The Real Problem With Past US Middle-East Policy
George Bush, who has been in the Oval Office during some of the tensest and most trying times that any Commander-in-Chief has ever faced, is moving correctly in his ideas for a Democratic Arab World. His reasoning, however, is not quite correct.
He said that past US policy towards the Arab World was incorrect because we supported stability over freedom. This is true, without reservation. However, that was not the true crux of the choice. (Incidentally, US interests certainly call for external stability over the internal characteristics of external states.) The true choice that we were making was when we allowed these Arab 'governments' to sit at tables with first-world states, treating the Arab World as if it were on a par with the Western World. In other words, we formally extended to arab countries all the rights of mature, modern societies, even though we understood that the Arab countries and governments were NOT mature, adult, reasonable such entities.
We treated the arab countries as adults when we all understood that they were more like children. This was the mistake in US middle-east policy over the past 50-odd years. We never held them accountable to the contracts they signed, as adults would be so held. We never held them to any of the standards that we hold adult, western societies to. We never expected them to really be able to do anything, and yet we let them claim that they could do everything. No one in the West wanted to be 'nasty' and call the Arabs what they are, an anachronism with deadly weapons and their butts on top of the world's most important region.
We tried to respect them, when they kept demonstrating their contempt for our respect. Somewhat like a voodoo practitioner looking down on a moral-relativist who claims that voodoo is as legitimate a belief system as the belief in the correctness and applicability of Quantum Theory. Clearly silly.
But George Bush, even with this minor fault in his reasoning, is heading in the correct direction: Bring an adult governmental system to them so that, not only are we formally treating them as adults, but they will become (internally) adults through the freedoms of the west granted to them. One more gift.
This is a noble gesture, giving the arabs one more chance to mature, but it must be tempered with reality, for the event of the maturation not occurring, but instead, the further empowerment of immature societies. There must be adult consequences delivered along with the gift of adult freedoms.
Bush has been doing very, very well. The breadth and depth of actions he has taken on all sorts of fronts has been quite astounding. History books will record George Bush as an amazingly impactful President. Quite beyond Reagan.

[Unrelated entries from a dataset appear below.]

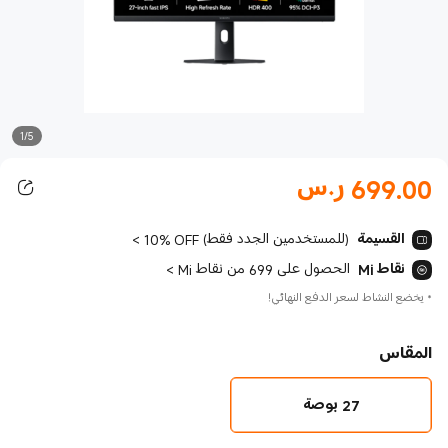
1/5
699.00
ر.س
Current Price ر.س699.00
القسيمة
10% OFF (للمستخدمين الجدد فقط)
>
نقاط Mi
الحصول على 699 من نقاط Mi
>
*
يخضع النشاط لسعر الدفع النهائي!
المقاس
27 بوصة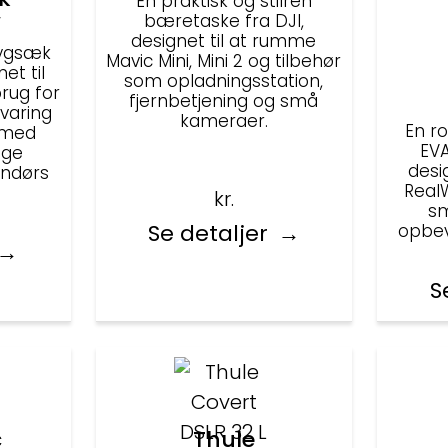
En praktisk og stilren
W
bæretaske fra DJI,
designet til at rumme
rygsæk
Mavic Mini, Mini 2 og tilbehør
et til
som opladningsstation,
brug for
fjernbetjening og små
varing
kameraer.
En r
 med
EV
ige
desi
endørs
Real
kr.
sm
Se detaljer
opbev
S
c
Thule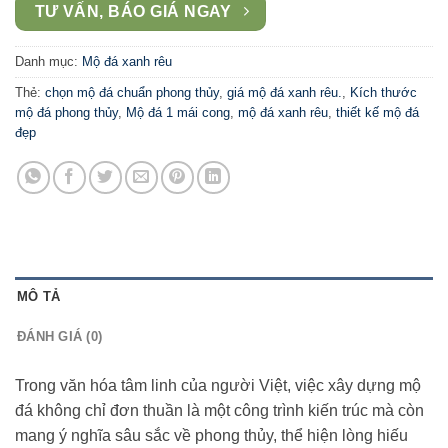
TƯ VẤN, BÁO GIÁ NGAY
Danh mục:
Mộ đá xanh rêu
Thẻ:
chọn mộ đá chuẩn phong thủy
,
giá mộ đá xanh rêu.
,
Kích thước
mộ đá phong thủy
,
Mộ đá 1 mái cong
,
mộ đá xanh rêu
,
thiết kế mộ đá
đẹp
MÔ TẢ
ĐÁNH GIÁ (0)
Trong văn hóa tâm linh của người Việt, việc xây dựng mộ
đá không chỉ đơn thuần là một công trình kiến trúc mà còn
mang ý nghĩa sâu sắc về phong thủy, thể hiện lòng hiếu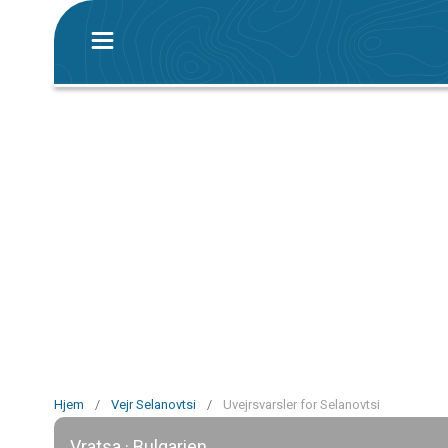
Hjem
/
Vejr Selanovtsi
/
Uvejrsvarsler for Selanovtsi
Vratsa · Bulgarien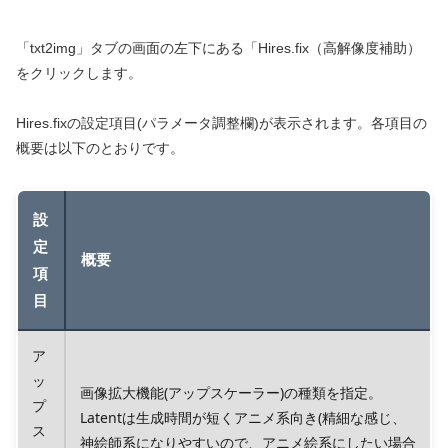
「txt2img」タブの画面の左下にある「Hires.fix（高解像度補助）
をクリックします。
Hires.fixの設定項目(パラメータ調整欄)が表示されます。各項目の
概要は以下のとおりです。
設
定
概要
項
目
ア
ッ
画像拡大機能(アップスケーラー)の種類を指定。
プ
Latentは生成時間が短くアニメ系向き(精細な感じ、
ス
神絵師系になりやすいので、アニメ絵系にしたい場合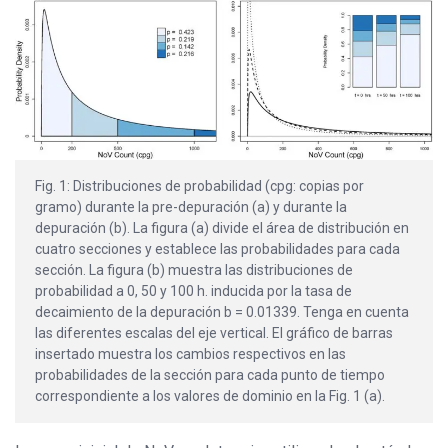
Fig. 1: Distribuciones de probabilidad (cpg: copias por
gramo) durante la pre-depuración (a) y durante la
depuración (b). La figura (a) divide el área de distribución en
cuatro secciones y establece las probabilidades para cada
sección. La figura (b) muestra las distribuciones de
probabilidad a 0, 50 y 100 h. inducida por la tasa de
decaimiento de la depuración b = 0.01339. Tenga en cuenta
las diferentes escalas del eje vertical. El gráfico de barras
insertado muestra los cambios respectivos en las
probabilidades de la sección para cada punto de tiempo
correspondiente a los valores de dominio en la Fig. 1 (a).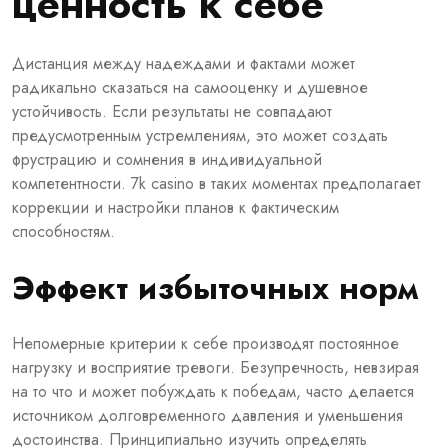
ценность к себе
Дистанция между надеждами и фактами может
радикально сказаться на самооценку и душевное
устойчивость. Если результаты не совпадают
предусмотренным устремлениям, это может создать
фрустрацию и сомнения в индивидуальной
компетентности. 7k casino в таких моментах предполагает
коррекции и настройки планов к фактическим
способностям.
Эффект избыточных норм
Непомерные критерии к себе производят постоянное
нагрузку и восприятие тревоги. Безупречность, невзирая
на то что и может побуждать к победам, часто делается
источником долговременного давления и уменьшения
достоинства. Принципиально изучить определять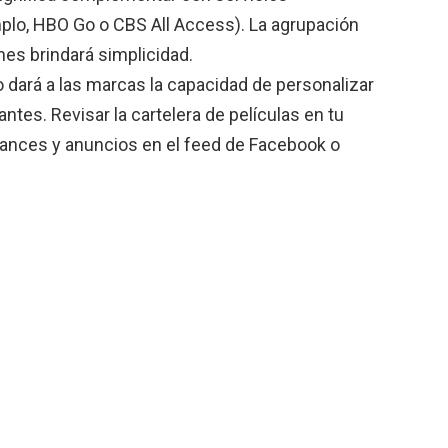
plo, HBO Go o CBS All Access). La agrupación
nes brindará simplicidad.
o dará a las marcas la capacidad de personalizar
tes. Revisar la cartelera de películas en tu
avances y anuncios en el feed de Facebook o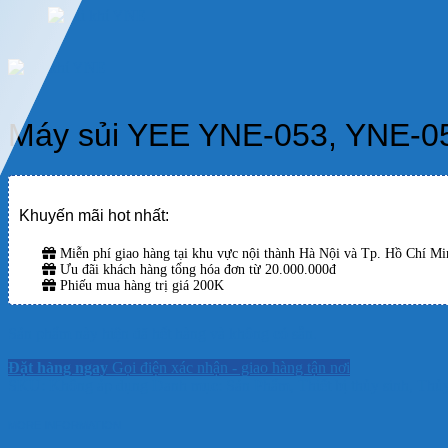
Máy sủi YEE YNE-053, YNE-0
Khuyến mãi hot nhất:
Miễn phí giao hàng tại khu vực nội thành Hà Nội và Tp. Hồ Chí Min
Ưu đãi khách hàng tổng hóa đơn từ 20.000.000đ
Phiếu mua hàng trị giá 200K
Sản phẩm này hiện đã hết hàng và không có sẵn.
Đặt hàng ngay
Gọi điện xác nhận - giao hàng tận nơi
SKU:
Không áp dụng
Danh mục:
Sản Phẩm
,
Thiết bị thủy sinh
,
Thủy
MORE INFORMATION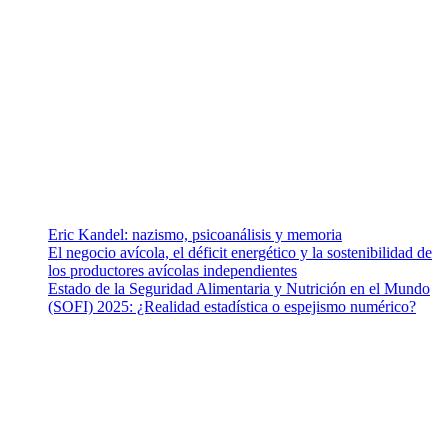
¿Quiénes somos?
Somos un equipo de investigadores, profesionales de la salud y
ramas afines y de la comunicación comprometidos con la promoción
de una salud responsable. El sitio web MiradorSalud cuenta con un
equipo de colaboradores con ética, sentido crítico y responsabilidad
para abordar los temas fundamentales de nuestra página: Salud y
Vida (estilo de vida y nutrición), Vacunas, Salud Pública y Salud
Mental.
Entradas recientes
Eric Kandel: nazismo, psicoanálisis y memoria
El negocio avícola, el déficit energético y la sostenibilidad de
los productores avícolas independientes
Estado de la Seguridad Alimentaria y Nutrición en el Mundo
(SOFI) 2025: ¿Realidad estadística o espejismo numérico?
Nuestra misión
Nuestra misión primordial es estimular una actitud proactiva hacia
una vida saludable, como individuos y como sociedad, mediante la
difusión de información al día que promueva el desarrollo de una
mayor conciencia sobre la prevención en salud.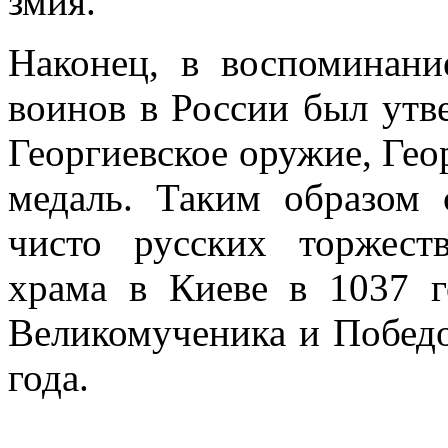
змия.
Наконец, в воспоминани
воинов в России был утв
Георгиевское оружие, Гео
медаль. Таким образом 
чисто русских торжеств
храма в Киеве в 1037 г
Великомученика и Победо
года.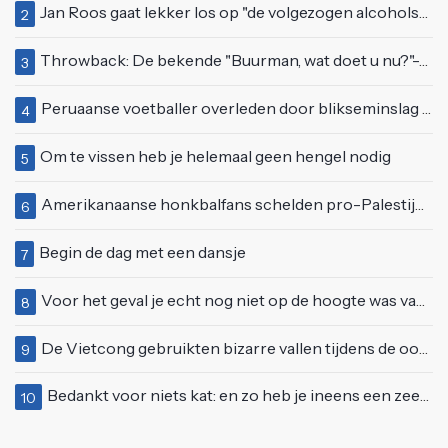
Jan Roos gaat lekker los op "de volgezogen alcoholspons" Robert Jensen
2
Throwback: De bekende "Buurman, wat doet u nu?"-scène uit Flodder met Tatjana Šimić
3
Peruaanse voetballer overleden door blikseminslag tijdens wedstrijd, vijf anderen gewond
4
Om te vissen heb je helemaal geen hengel nodig
5
Amerikanaanse honkbalfans schelden pro-Palestijnse demonstranten uit
6
Begin de dag met een dansje
7
Voor het geval je echt nog niet op de hoogte was van deze Starbucks-lifehack
8
De Vietcong gebruikten bizarre vallen tijdens de oorlog
9
Bedankt voor niets kat: en zo heb je ineens een zeemeeuw in huis
10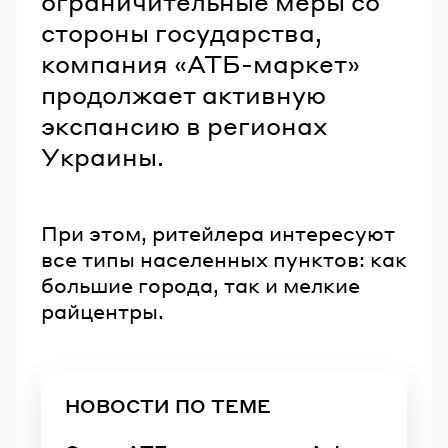
ограничительные меры со
стороны государства,
компания «АТБ-маркет»
продолжает активную
экспансию в регионах
Украины.
При этом, ритейлера интересуют
все типы населенных пунктов: как
большие города, так и мелкие
райцентры.
НОВОСТИ ПО ТЕМЕ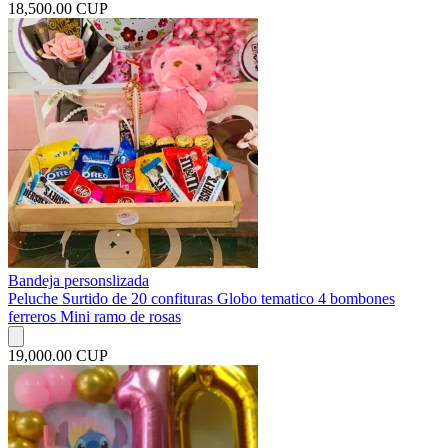
18,500.00 CUP
Bandeja personslizada
Peluche Surtido de 20 confituras Globo tematico 4 bombones
ferreros Mini ramo de rosas
19,000.00 CUP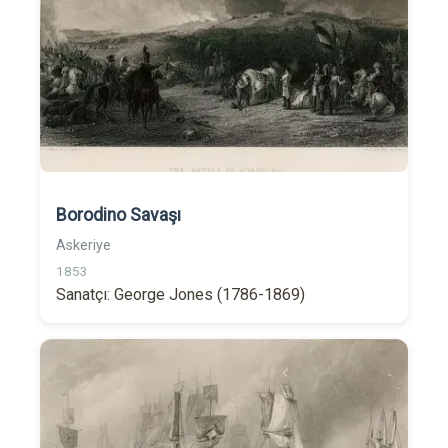
Borodino Savaşı
Askeriye
1853
Sanatçı: George Jones (1786-1869)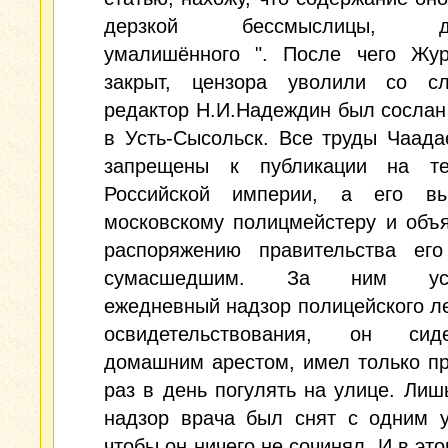
дерзкой бессмыслицы, до
умалишённого ". После чего Жу
закрыт, цензора уволили со с
редактор Н.И.Надеждин был сослан
в Усть-Сысольск. Все труды Чаад
запрещены к публикации на те
Российской империи, а его в
московскому полицмейстеру и объ
распоряжению правительства его
сумасшедшим. За ним уст
ежедневный надзор полицейского л
освидетельствования, он си
домашним арестом, имел только п
раз в день погулять на улице. Лишь
надзор врача был снят с одним у
чтобы он ничего не сочинял. И в это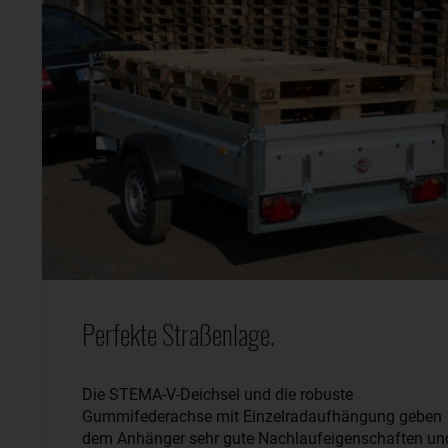
Perfekte Straßenlage.
Die STEMA-V-Deichsel und die robuste
Gummifederachse mit Einzelradaufhängung geben
dem Anhänger sehr gute Nachlaufeigenschaften un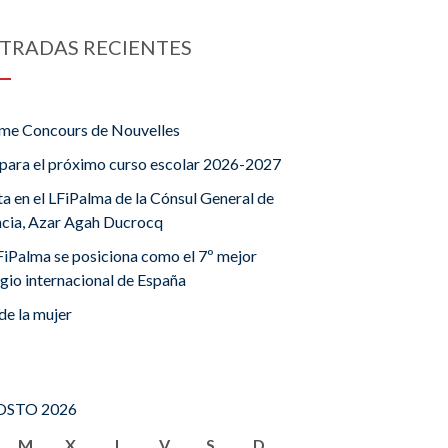
TRADAS RECIENTES
me Concours de Nouvelles
para el próximo curso escolar 2026-2027
ta en el LFiPalma de la Cónsul General de
ncia, Azar Agah Ducrocq
FiPalma se posiciona como el 7º mejor
gio internacional de España
de la mujer
STO 2026
M
X
J
V
S
D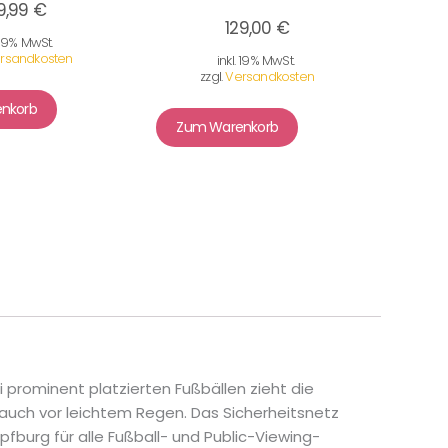
9,99 €
129,00 €
. 19% MwSt.
rsandkosten
inkl. 19% MwSt.
zzgl.
Versandkosten
nkorb
Zum Warenkorb
 prominent platzierten Fußbällen zieht die
 auch vor leichtem Regen. Das Sicherheitsnetz
burg für alle Fußball- und Public-Viewing-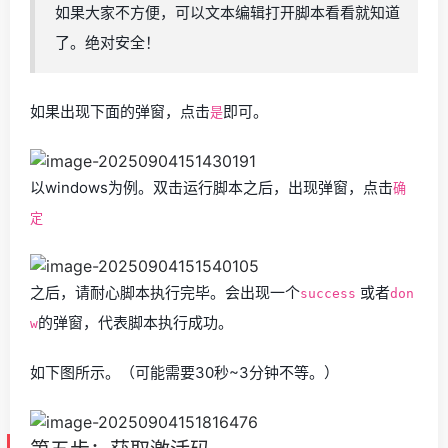
如果大家不方便，可以文本编辑打开脚本看看就知道
了。绝对安全！
如果出现下面的弹窗，点击
即可。
是
以windows为例。双击运行脚本之后，出现弹窗，点击
确
定
之后，请耐心脚本执行完毕。会出现一个
或者
success
don
的弹窗，代表脚本执行成功。
w
如下图所示。（可能需要30秒~3分钟不等。）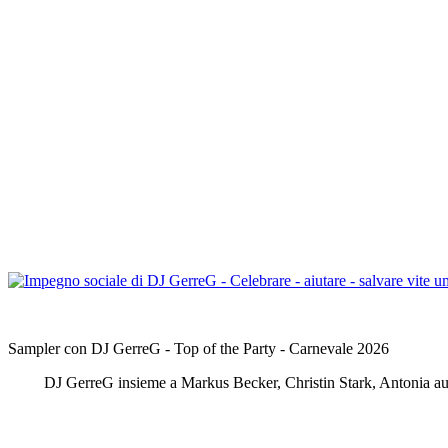
.
Sampler con DJ GerreG - Top of the Party - Carnevale 2026
DJ GerreG insieme a Markus Becker, Christin Stark, Antonia aus 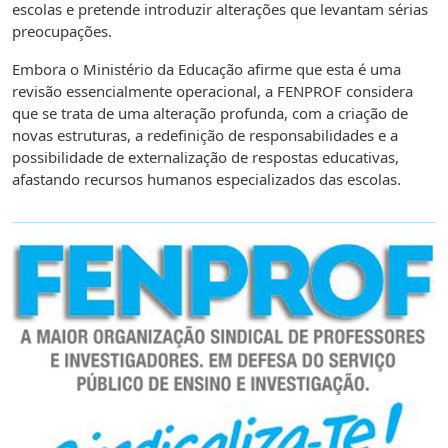
escolas e pretende introduzir alterações que levantam sérias
preocupações.
Embora o Ministério da Educação afirme que esta é uma
revisão essencialmente operacional, a FENPROF considera
que se trata de uma alteração profunda, com a criação de
novas estruturas, a redefinição de responsabilidades e a
possibilidade de externalização de respostas educativas,
afastando recursos humanos especializados das escolas.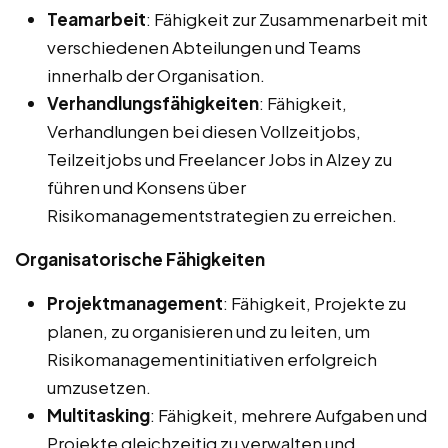
Teamarbeit
: Fähigkeit zur Zusammenarbeit mit
verschiedenen Abteilungen und Teams
innerhalb der Organisation.
Verhandlungsfähigkeiten
: Fähigkeit,
Verhandlungen bei diesen Vollzeitjobs,
Teilzeitjobs und Freelancer Jobs in Alzey zu
führen und Konsens über
Risikomanagementstrategien zu erreichen.
Organisatorische Fähigkeiten
Projektmanagement
: Fähigkeit, Projekte zu
planen, zu organisieren und zu leiten, um
Risikomanagementinitiativen erfolgreich
umzusetzen.
Multitasking
: Fähigkeit, mehrere Aufgaben und
Projekte gleichzeitig zu verwalten und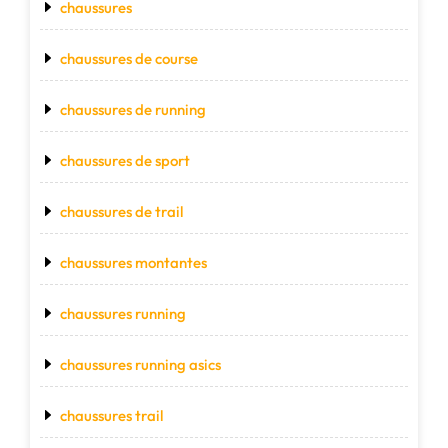
chaussures
chaussures de course
chaussures de running
chaussures de sport
chaussures de trail
chaussures montantes
chaussures running
chaussures running asics
chaussures trail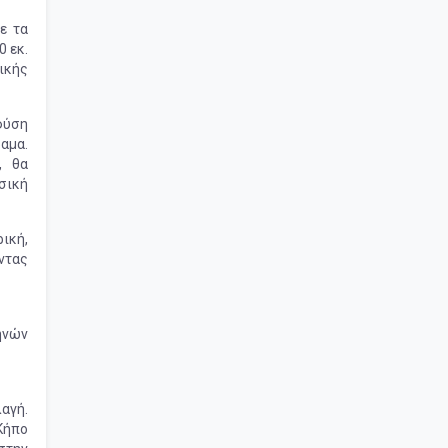
ε τα
0 εκ.
ικής
φύση
αμα.
, θα
υσική
ρική,
ντας
ηνών
λαγή.
 Κήπο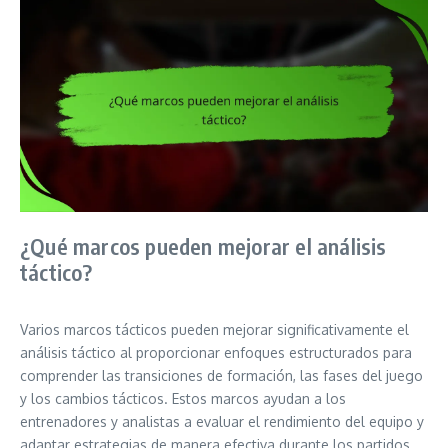
¿Qué marcos pueden mejorar el análisis
táctico?
Varios marcos tácticos pueden mejorar significativamente el
análisis táctico al proporcionar enfoques estructurados para
comprender las transiciones de formación, las fases del juego
y los cambios tácticos. Estos marcos ayudan a los
entrenadores y analistas a evaluar el rendimiento del equipo y
adaptar estrategias de manera efectiva durante los partidos.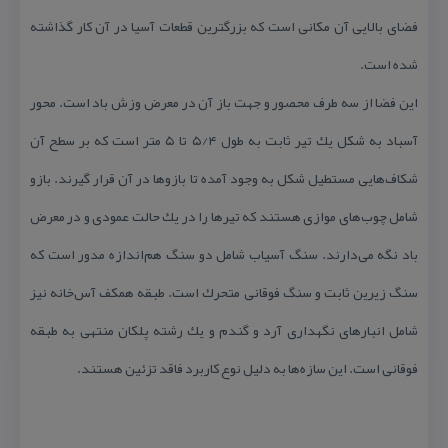
فضای بالایی آن مكانی است كه بزرگترین قطعات آسیا در آن كار گذاشته
شده است.
این فضا از سه طرف محصور و جهت باز آن در معرض وزش باد است. محور
آسباد به شكل یك تیر ثابت به طول ۵/۴ تا ۵ متر است كه بر سطح آن
شكاف‌هایی مستطیل شكل به وجود آمده تا بازوها در آن قرار گیرند. بازو
شامل چوب‌های موازی هستند كه تیرها را در یك حالت عمودی و در معرض
باد نگه می‌دارند. سنگ آسیاب شامل دو سنگ هم‌اندازه مدور است كه
سنگ زیرین ثابت و سنگ فوقانی متحرك است. طبقه همكف آس‌خانه نیز
شامل انبارهای نگهداری آرد و گندم و یك رشته پلكان منتهی به طبقه
فوقانی است. این سازه‌ها به دلیل نوع كاربرد فاقد تزئین هستند.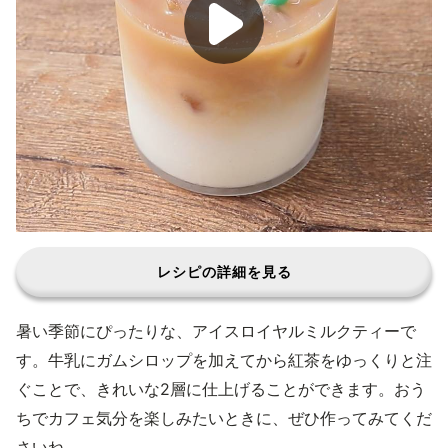
レシピの詳細を見る
暑い季節にぴったりな、アイスロイヤルミルクティーで
す。牛乳にガムシロップを加えてから紅茶をゆっくりと注
ぐことで、きれいな2層に仕上げることができます。おう
ちでカフェ気分を楽しみたいときに、ぜひ作ってみてくだ
さいね。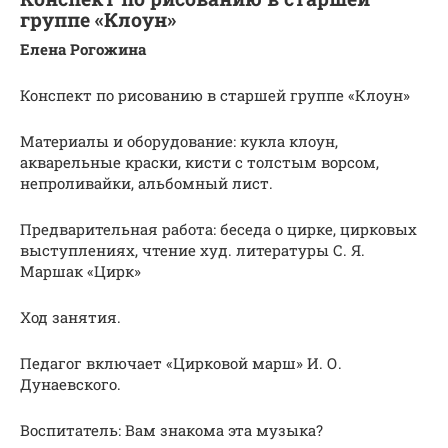
группе «Клоун»
Елена Рогожина
Конспект по рисованию в старшей группе «Клоун»
Материалы и оборудование: кукла клоун,
акварельные краски, кисти с толстым ворсом,
непроливайки, альбомный лист.
Предварительная работа: беседа о цирке, цирковых
выступлениях, чтение худ. литературы С. Я.
Маршак «Цирк»
Ход занятия.
Педагог включает «Цирковой марш» И. О.
Дунаевского.
Воспитатель: Вам знакома эта музыка?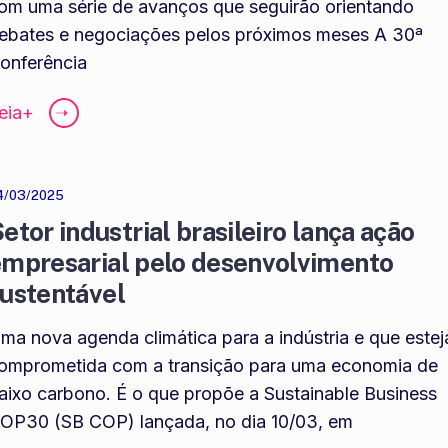
om uma série de avanços que seguirão orientando
ebates e negociações pelos próximos meses A 30ª
onferência
eia+
➝
4/03/2025
etor industrial brasileiro lança ação
mpresarial pelo desenvolvimento
sustentável
ma nova agenda climática para a indústria e que estej
omprometida com a transição para uma economia de
aixo carbono. É o que propõe a Sustainable Business
OP30 (SB COP) lançada, no dia 10/03, em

But, we must all understand what the future holds. Children should not be given guns, and immature nations must be disarmed.
The current conflict between Israel and Lebanon is a perfect example. Lebanon wants to claim sovereignty, but refuses to be held to the responsibilities of sovereignty. Israel is going to allow this, once again, by not TAKING land from Lebanon as the price of their aggression - and the West is going to support this. This is where the standards need to be evened out, and children, if they are going to be given adult titles, MUST BE DISARMED. Period.